[EXCERPTED DATA]

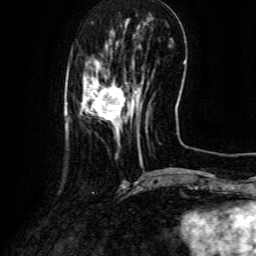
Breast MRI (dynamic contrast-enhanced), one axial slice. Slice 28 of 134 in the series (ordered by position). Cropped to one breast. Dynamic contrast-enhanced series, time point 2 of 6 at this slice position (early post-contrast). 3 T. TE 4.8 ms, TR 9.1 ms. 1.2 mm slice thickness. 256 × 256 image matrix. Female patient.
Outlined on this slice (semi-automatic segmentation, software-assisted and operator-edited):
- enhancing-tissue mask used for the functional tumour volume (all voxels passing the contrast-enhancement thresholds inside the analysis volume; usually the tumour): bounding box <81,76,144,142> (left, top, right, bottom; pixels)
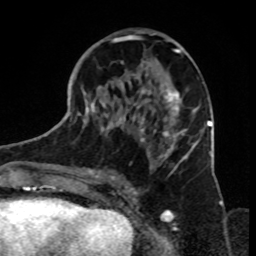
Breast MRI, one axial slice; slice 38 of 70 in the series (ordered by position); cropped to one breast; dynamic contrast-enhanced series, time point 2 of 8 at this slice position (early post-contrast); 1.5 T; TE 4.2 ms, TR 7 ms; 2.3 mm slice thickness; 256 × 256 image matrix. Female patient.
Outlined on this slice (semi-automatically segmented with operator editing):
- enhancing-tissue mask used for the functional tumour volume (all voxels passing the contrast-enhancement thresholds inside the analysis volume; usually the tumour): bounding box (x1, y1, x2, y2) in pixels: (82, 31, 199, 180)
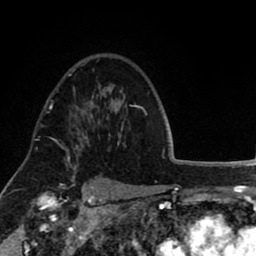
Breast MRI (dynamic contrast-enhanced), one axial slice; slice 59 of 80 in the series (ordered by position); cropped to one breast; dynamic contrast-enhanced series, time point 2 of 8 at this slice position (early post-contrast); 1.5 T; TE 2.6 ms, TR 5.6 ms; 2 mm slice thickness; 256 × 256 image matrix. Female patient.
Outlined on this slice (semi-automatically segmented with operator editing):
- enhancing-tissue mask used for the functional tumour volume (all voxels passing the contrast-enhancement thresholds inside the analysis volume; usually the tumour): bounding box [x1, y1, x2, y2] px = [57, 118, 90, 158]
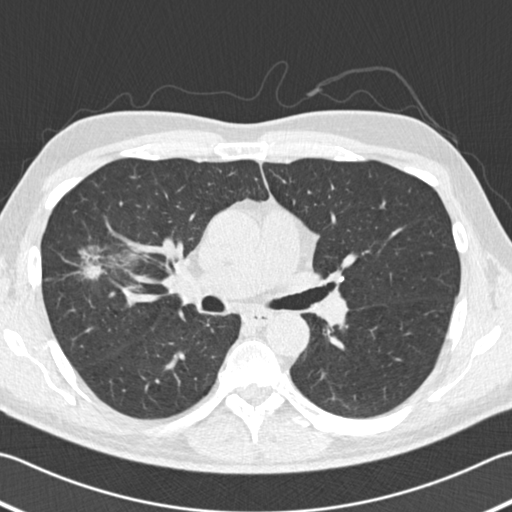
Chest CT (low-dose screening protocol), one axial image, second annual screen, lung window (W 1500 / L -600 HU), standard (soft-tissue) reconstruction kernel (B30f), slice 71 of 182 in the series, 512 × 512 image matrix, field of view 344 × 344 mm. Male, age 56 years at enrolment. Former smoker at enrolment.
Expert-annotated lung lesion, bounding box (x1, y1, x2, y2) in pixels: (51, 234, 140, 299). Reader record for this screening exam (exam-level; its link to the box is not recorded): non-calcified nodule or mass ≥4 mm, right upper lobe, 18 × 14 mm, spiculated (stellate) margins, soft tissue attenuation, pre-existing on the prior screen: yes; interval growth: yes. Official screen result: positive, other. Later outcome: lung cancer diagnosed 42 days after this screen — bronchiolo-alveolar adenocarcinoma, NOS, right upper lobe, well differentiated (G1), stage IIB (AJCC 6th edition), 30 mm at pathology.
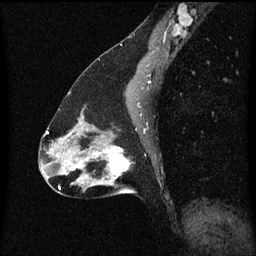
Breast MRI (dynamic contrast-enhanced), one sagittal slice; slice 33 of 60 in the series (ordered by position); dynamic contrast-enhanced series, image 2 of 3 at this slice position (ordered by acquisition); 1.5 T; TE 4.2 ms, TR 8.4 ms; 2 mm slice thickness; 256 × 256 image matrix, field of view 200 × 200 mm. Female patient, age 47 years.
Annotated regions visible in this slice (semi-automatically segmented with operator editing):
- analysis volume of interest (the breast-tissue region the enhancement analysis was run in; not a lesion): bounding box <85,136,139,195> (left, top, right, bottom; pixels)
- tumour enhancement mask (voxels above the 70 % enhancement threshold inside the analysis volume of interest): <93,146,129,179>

[WHAT YOU WILL DO]
Once the pictures are set aside, write out the entries verbatim.

[ANSWER]
Breast MRI (dynamic contrast-enhanced), one axial slice. Slice 28 of 134 in the series (ordered by position). Cropped to one breast. Dynamic contrast-enhanced series, time point 2 of 6 at this slice position (early post-contrast). 3 T. TE 4.8 ms, TR 9.1 ms. 1.2 mm slice thickness. 256 × 256 image matrix. Female patient.
Outlined on this slice (semi-automatic segmentation, software-assisted and operator-edited):
- enhancing-tissue mask used for the functional tumour volume (all voxels passing the contrast-enhancement thresholds inside the analysis volume; usually the tumour): bounding box <81,76,144,142> (left, top, right, bottom; pixels)
Breast MRI, one axial slice; slice 38 of 70 in the series (ordered by position); cropped to one breast; dynamic contrast-enhanced series, time point 2 of 8 at this slice position (early post-contrast); 1.5 T; TE 4.2 ms, TR 7 ms; 2.3 mm slice thickness; 256 × 256 image matrix. Female patient.
Outlined on this slice (semi-automatically segmented with operator editing):
- enhancing-tissue mask used for the functional tumour volume (all voxels passing the contrast-enhancement thresholds inside the analysis volume; usually the tumour): bounding box (x1, y1, x2, y2) in pixels: (82, 31, 199, 180)
Breast MRI (dynamic contrast-enhanced), one axial slice; slice 59 of 80 in the series (ordered by position); cropped to one breast; dynamic contrast-enhanced series, time point 2 of 8 at this slice position (early post-contrast); 1.5 T; TE 2.6 ms, TR 5.6 ms; 2 mm slice thickness; 256 × 256 image matrix. Female patient.
Outlined on this slice (semi-automatically segmented with operator editing):
- enhancing-tissue mask used for the functional tumour volume (all voxels passing the contrast-enhancement thresholds inside the analysis volume; usually the tumour): bounding box [x1, y1, x2, y2] px = [57, 118, 90, 158]
Chest CT (low-dose screening protocol), one axial image, second annual screen, lung window (W 1500 / L -600 HU), standard (soft-tissue) reconstruction kernel (B30f), slice 71 of 182 in the series, 512 × 512 image matrix, field of view 344 × 344 mm. Male, age 56 years at enrolment. Former smoker at enrolment.
Expert-annotated lung lesion, bounding box (x1, y1, x2, y2) in pixels: (51, 234, 140, 299). Reader record for this screening exam (exam-level; its link to the box is not recorded): non-calcified nodule or mass ≥4 mm, right upper lobe, 18 × 14 mm, spiculated (stellate) margins, soft tissue attenuation, pre-existing on the prior screen: yes; interval growth: yes. Official screen result: positive, other. Later outcome: lung cancer diagnosed 42 days after this screen — bronchiolo-alveolar adenocarcinoma, NOS, right upper lobe, well differentiated (G1), stage IIB (AJCC 6th edition), 30 mm at pathology.
Breast MRI (dynamic contrast-enhanced), one sagittal slice; slice 33 of 60 in the series (ordered by position); dynamic contrast-enhanced series, image 2 of 3 at this slice position (ordered by acquisition); 1.5 T; TE 4.2 ms, TR 8.4 ms; 2 mm slice thickness; 256 × 256 image matrix, field of view 200 × 200 mm. Female patient, age 47 years.
Annotated regions visible in this slice (semi-automatically segmented with operator editing):
- analysis volume of interest (the breast-tissue region the enhancement analysis was run in; not a lesion): bounding box <85,136,139,195> (left, top, right, bottom; pixels)
- tumour enhancement mask (voxels above the 70 % enhancement threshold inside the analysis volume of interest): <93,146,129,179>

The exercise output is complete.